Бабка только рукой махнула и отвернулась. Ее губы дрожали, и пару минут мы просидели молча, пока бабка не взяла себя в руки. Она вытерла краешком платка слезы возле рта и вздохнула:
– Ну и упился твой дедуля, намертво. И я тогда взяла и перенесла своего Иванка в погреб. Кинула ему там перину, подушку, поставила ночной горшок… Воды наготовила, а то ж столько выпил, потом сушняк будет… И те все бутерброды, что ему «на дорогу» нарезала, тоже положила, чтобы было ему что поесть. Ну и лестницу оттуда вытащила, да и закрыла его в том погребе – привалила сверху мешок сахара, потом еще мешок муки притащила, да и пошла спать. А поутру встала на рассвете, приготовила себе поесть-попить, чтоб было под рукой, и села сверху, стала ждать, когда старый протрезвеет, – бабка вновь сделала паузу. – Ну, вот и сидела себе.

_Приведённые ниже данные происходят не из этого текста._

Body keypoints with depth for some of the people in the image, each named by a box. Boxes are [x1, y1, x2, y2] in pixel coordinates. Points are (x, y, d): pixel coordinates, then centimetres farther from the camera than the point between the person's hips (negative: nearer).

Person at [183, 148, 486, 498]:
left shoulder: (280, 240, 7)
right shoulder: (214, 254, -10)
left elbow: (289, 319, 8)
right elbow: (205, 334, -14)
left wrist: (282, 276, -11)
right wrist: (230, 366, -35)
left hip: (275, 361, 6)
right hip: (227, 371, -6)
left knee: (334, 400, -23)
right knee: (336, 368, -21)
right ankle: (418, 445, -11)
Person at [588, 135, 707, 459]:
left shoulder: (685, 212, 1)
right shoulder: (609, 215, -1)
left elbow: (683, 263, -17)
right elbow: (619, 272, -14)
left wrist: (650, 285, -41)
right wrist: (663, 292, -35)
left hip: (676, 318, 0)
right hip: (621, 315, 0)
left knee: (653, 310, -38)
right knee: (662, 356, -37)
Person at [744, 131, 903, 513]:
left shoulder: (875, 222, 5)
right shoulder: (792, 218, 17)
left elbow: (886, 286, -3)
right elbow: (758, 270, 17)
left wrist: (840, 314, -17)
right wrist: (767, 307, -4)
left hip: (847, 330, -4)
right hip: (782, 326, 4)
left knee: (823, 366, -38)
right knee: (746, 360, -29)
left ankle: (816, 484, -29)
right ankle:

– А дед как там, проснулся?
Баба вздохнула еще тяжелее:
– Да уж проснулся. Да как стал звать, просить, чтобы я его выпустила! А я молчу и радуюсь себе потихоньку. Чего он только не говорил мне! Я вот прислушивалась, так то вроде и не дедушка твой говорит, а сам сатана. Стал меня искушать, как Христа в пустыне. А как я не послушалась его, то стал безумствовать и бесноваться. Вроде и вправду черти из него выходили, такое деялось. И плакал, и хохотал, и вопил, а уж ругался – как сапожник! Он думал, что он один такой мудрец. Думал, раз он по-испанскому книжку читает, то я совсем пустое место, и со мною уж как угодно обращаться можно. Так я ему показала Мексику! Чтоб знал, старый пень, как меня перед людьми позорить!.. А тут гляжу – а уже за семь перевалило. Ну, думаю, еще часок для верности посижу, а там уж и выпустить можно. «А шо, старый, – спрашиваю, – помогло тебе, шо ты прухвесор? Ишь, удрать он себе надумал! А я, – говорю, – простая баба безграмотная, тебя перехитрила! Видишь, – говорю ему, – как оно в жизни бывает? И кто теперь хитрее?» Слышу – тихо стало в погребе. Не отзывается. Понял, видать, что не будет ему никакой Мексики. Ну-ну, – думаю, – посердится, да и перестанет. Открываю крышку, спускаю лестницу, глянула на старого – а он лежит на матраце, весь аж зеленый…
Баба замолчала и вытерла слезы. Мы снова какое-то время молчали, каждый в своем настроении.
Что было дальше? Баба перепугалась, взяла деда на руки и перенесла в кровать. Положила под перину и два дня за ним ухаживала, отпаивала чаями, носила в постель еду, но дед чах и слабел. С бабкой он больше ни слова не сказал, ни звука не издал, ни разу на нее даже не глянул. На третий день, где-то в полседьмого, дед страшно вздохнул и умер.
Такая вот быличка про моего деда.
10Бабка продолжала по вечерам рассказывать мне порциями свою жизнь, но ни одна из историй больше не была такой оглушительной для нее, да и для меня, как та первая. Зрение у бабки резко ухудшилось, сама читать она уже не могла, но в целом выглядела более оживленной. Недаром говорят, что прошлое давит нас – сбрасывая его, мы молодеем.